Lors de fortes infestations par la tique , chez le chien et le chat, de nombreux acaricides peuvent être employés, qu'ils soient sous forme de pipettes, de colliers, de sprays ou de comprimés. Ces derniers sont actuellement préférables car ils diffusent dans l'ensemble de l'animal avec une grande efficacité et très peu d'effets secondaires. La durée de protection varie selon la forme choisie : les pipettes anti-tiques offrent une protection d’environ quatre semaines, voire davantage, là où les colliers anti-tiques peuvent protéger jusqu’à huit mois.
La prévention reste le geste le plus utile : un traitement anti-tiques régulier protège durablement contre les tiques, et son rythme se choisit avec le vétérinaire selon le mode de vie de l’animal. Une prévention régulière réduit considérablement le risque d’infestation, et avec lui celui de transmission des maladies. C’est aux propriétaires d’inspecter soigneusement l’animal après chaque sortie et de retirer une tique sans attendre : une tique peut transmettre des maladies après vingt-quatre à quarante-huit heures d’attachement, et le risque croît avec la durée de fixation, d’où l’importance de détecter et traiter rapidement toute infestation. Si votre chien présente une réaction étendue, une fièvre ou un abattement, le cas peut relever de l’urgence et justifie une consultation rapide. Une bonne alimentation, en soutenant l’état général et le bien-être de l’animal, complète cette protection. Pour toutes les questions pratiques, votre clinique reste votre meilleur interlocuteur.
Leur dangerosité tient moins à la piqûre elle-même qu’aux agents pathogènes qu’elles peuvent inoculer à chaque repas sanguin.
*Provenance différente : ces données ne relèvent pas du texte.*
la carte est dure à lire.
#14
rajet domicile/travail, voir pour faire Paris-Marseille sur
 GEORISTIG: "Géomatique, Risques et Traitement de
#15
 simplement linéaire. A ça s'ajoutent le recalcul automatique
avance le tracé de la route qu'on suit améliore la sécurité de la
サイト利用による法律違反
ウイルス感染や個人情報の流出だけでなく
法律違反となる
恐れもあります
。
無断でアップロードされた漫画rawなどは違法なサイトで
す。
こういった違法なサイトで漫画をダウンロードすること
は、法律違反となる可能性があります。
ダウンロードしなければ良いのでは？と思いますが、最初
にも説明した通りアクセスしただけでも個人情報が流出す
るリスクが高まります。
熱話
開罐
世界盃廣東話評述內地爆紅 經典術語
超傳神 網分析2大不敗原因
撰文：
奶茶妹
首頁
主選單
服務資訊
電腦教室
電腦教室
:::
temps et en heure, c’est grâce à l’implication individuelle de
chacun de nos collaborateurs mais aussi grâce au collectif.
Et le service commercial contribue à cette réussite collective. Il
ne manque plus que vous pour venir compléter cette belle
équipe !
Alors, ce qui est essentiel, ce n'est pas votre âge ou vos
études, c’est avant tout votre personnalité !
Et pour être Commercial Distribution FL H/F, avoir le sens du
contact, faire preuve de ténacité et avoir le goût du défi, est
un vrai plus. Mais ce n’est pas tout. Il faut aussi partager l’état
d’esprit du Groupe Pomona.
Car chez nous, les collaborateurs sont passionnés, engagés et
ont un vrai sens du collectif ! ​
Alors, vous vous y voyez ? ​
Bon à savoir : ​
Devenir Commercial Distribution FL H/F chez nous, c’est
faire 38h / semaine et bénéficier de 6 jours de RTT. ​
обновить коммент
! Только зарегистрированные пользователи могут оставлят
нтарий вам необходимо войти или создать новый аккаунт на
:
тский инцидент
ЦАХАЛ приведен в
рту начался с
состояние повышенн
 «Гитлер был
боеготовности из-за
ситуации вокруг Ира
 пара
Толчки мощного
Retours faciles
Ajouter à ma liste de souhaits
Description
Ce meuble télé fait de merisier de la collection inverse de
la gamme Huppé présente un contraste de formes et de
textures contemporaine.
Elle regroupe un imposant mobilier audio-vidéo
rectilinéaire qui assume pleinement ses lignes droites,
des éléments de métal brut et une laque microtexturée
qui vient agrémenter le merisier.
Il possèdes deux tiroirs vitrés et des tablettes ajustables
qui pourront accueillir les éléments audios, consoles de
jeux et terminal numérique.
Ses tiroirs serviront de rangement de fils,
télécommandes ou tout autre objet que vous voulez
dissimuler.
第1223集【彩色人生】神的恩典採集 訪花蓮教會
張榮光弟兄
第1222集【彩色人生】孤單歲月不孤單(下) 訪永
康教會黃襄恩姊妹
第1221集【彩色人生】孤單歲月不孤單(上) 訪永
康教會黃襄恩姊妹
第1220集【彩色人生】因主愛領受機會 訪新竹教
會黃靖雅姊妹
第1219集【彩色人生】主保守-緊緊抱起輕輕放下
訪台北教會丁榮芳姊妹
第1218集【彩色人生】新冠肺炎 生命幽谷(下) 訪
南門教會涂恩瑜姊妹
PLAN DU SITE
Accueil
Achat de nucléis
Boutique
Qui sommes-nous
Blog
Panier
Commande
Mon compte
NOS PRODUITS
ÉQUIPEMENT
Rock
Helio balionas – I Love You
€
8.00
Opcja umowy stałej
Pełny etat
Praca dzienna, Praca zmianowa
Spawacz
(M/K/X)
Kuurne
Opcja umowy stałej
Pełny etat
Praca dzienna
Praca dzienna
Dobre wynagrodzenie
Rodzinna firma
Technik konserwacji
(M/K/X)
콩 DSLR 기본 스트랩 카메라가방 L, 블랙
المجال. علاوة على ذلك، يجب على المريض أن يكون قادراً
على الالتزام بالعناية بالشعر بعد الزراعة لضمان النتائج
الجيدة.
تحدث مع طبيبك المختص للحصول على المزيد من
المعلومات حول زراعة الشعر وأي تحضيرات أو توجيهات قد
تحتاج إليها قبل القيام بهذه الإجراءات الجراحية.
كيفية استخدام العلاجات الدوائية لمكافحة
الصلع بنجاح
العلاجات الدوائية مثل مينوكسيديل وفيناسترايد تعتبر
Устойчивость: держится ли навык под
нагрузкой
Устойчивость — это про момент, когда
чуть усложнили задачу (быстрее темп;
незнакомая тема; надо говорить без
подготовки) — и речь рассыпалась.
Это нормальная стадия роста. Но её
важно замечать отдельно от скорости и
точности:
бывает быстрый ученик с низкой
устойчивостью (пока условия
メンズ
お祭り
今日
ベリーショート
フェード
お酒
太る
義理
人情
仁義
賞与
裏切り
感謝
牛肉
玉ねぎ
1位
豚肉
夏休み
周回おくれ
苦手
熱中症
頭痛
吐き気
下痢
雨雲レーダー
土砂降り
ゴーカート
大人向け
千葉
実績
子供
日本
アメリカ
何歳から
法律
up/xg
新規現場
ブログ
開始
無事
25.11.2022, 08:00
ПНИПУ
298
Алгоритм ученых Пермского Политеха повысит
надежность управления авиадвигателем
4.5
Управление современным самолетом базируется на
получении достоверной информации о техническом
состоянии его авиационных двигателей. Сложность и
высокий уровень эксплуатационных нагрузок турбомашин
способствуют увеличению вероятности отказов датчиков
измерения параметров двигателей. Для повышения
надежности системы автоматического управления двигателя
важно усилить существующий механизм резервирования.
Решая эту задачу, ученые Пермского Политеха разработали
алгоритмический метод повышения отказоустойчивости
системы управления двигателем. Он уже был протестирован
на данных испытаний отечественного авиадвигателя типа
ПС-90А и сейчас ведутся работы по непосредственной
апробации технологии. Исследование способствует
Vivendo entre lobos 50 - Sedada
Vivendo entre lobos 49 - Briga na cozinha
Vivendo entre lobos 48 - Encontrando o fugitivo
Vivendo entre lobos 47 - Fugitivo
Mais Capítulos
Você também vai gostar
Chez le chien, elles sont notamment vectrices de la piroplasmose, de l’hépatozoonose et de l’ehrlichiose, des affections parfois sévères qui rendent la prévention essentielle.
Les tiques sont surtout actives de mars à octobre, avec deux périodes plus marquées au printemps et à l’automne. Dans les régions au climat doux, elles peuvent toutefois rester actives toute l’année.